Trafic d’Etat : nouvelles révélations sur l’importation de 40 tonnes de cannabis avec la complicité des Stups
De nouveaux documents auxquels «Libération» a eu accès révèlent comment 40 tonnes de cannabis ont été importées en France avec la complicité de la police sous couvert de démanteler des réseaux. Une opération menée dans le dos du pouvoir judiciaire, sur fond de guerre des services.

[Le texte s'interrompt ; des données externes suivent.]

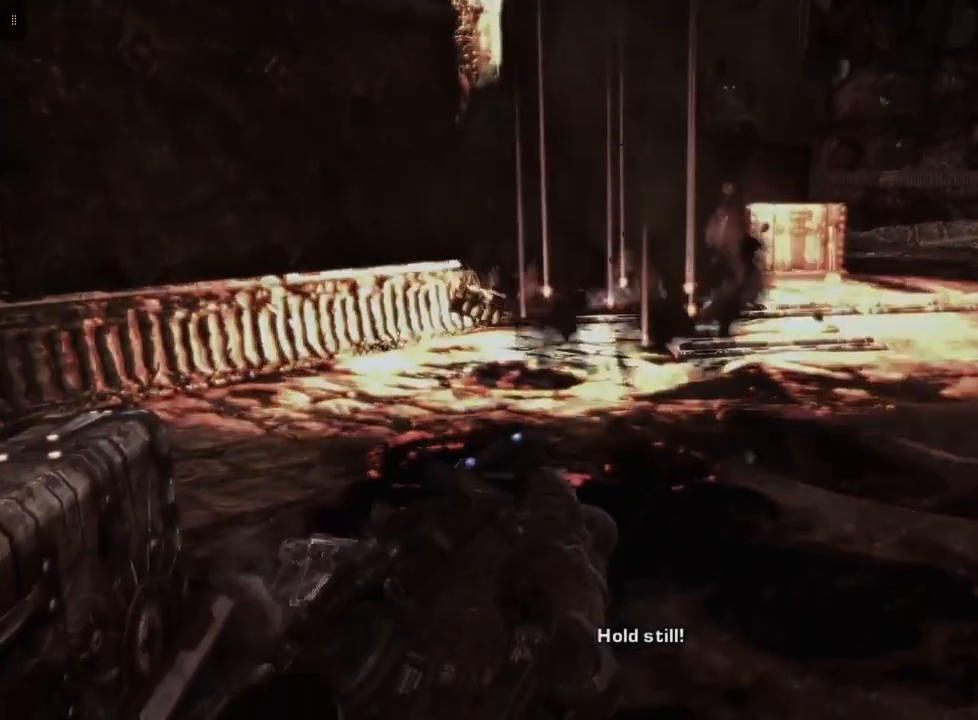
{"buttons": [], "left_stick": "left", "right_stick": "center", "events": [[50, "left_stick", "down-left"], [250, "left_stick", "left"]]}
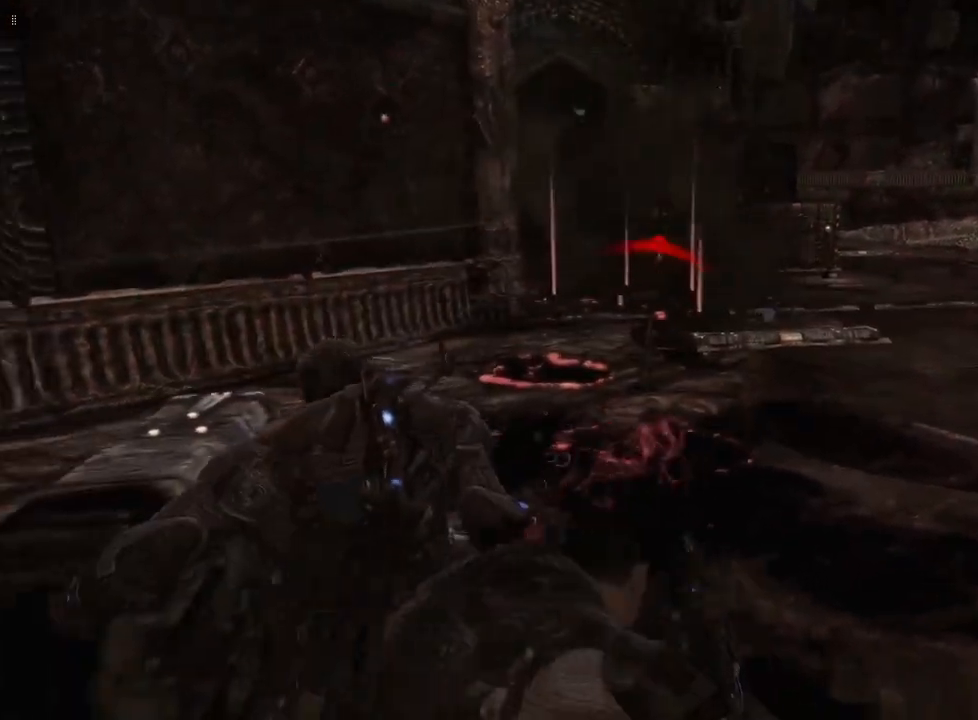
{"buttons": [], "left_stick": "down", "right_stick": "center", "events": [[133, "left_stick", "down"]]}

Le scandale des Stups entre dans sa phase la plus explosive. Plus d’un an après la spectaculaire saisie de 7 tonnes de cannabis boulevard Exelmans, en plein Paris, l’enquête judiciaire confiée aux juges Marc Sommerer et Baudoin Thouvenot dévoile l’existence d’un système d’une ampleur inédite. Des dizaines de rapports confidentiels, notes et mails internes, auxquels Libération a eu accès, viennent étayer nos premières révélations sur ce qui s’apparente à un véritable trafic d’Etat. Car sous couvert d’une opération d’infiltration secrète baptisée «Janissaire», destinée à démanteler des réseaux de trafiquants, l’Office central pour la répression du trafic illicite des stupéfiants (Ocrtis) a directement supervisé l’importation d’au moins 40 tonnes de cannabis en octobre 2015. L’équivalent de la consommation française pendant près de deux mois. Un système mis en place au plus haut niveau de la hiérarchie policière, qui a totalement échappé au contrôle judiciaire. «Nous n’avons été informés d’aucun transport de stupéfiants, a expliqué aux magistrats enquêteurs le juge lyonnais en charge du dossier, Bertrand Grain. Nous n’aurions jamais accepté la livraison d’une seule tonne de cannabis sous couvert de l’opération d’infiltration. Il était convenu que les convois de stups s’inscrivant dans ce cadre ne devaient concerner “que” quelques centaines de kilos de cannabis.» Ces convois auraient alors dû faire l’objet d’une commission rogatoire spécifique, mesure qui n’a jamais été requise.
Une affaire d’autant plus embarrassante que cette opération d’importation massive était prévue de longue date, et son principe parfaitement connu d’un certain nombre de hauts responsables policiers. Plusieurs d’entre eux devraient bientôt avoir à s’en expliquer devant l’Inspection générale de la police nationale (IGPN), la police des polices, qui selon nos informations vient d’être cosaisie. Par ailleurs, le parquet de Paris a ouvert en septembre une autre information judiciaire à la suite des révélations d’un ancien informateur, qui a raconté dans les colonnes de Libération avoir été mandaté par l’ex-patron de l’Ocrtis pour charger et décharger 19 tonnes de cannabis dans le sud de l’Espagne. Une affaire qui devrait tôt ou tard être jointe à celle des 7 tonnes du boulevard Exelmans.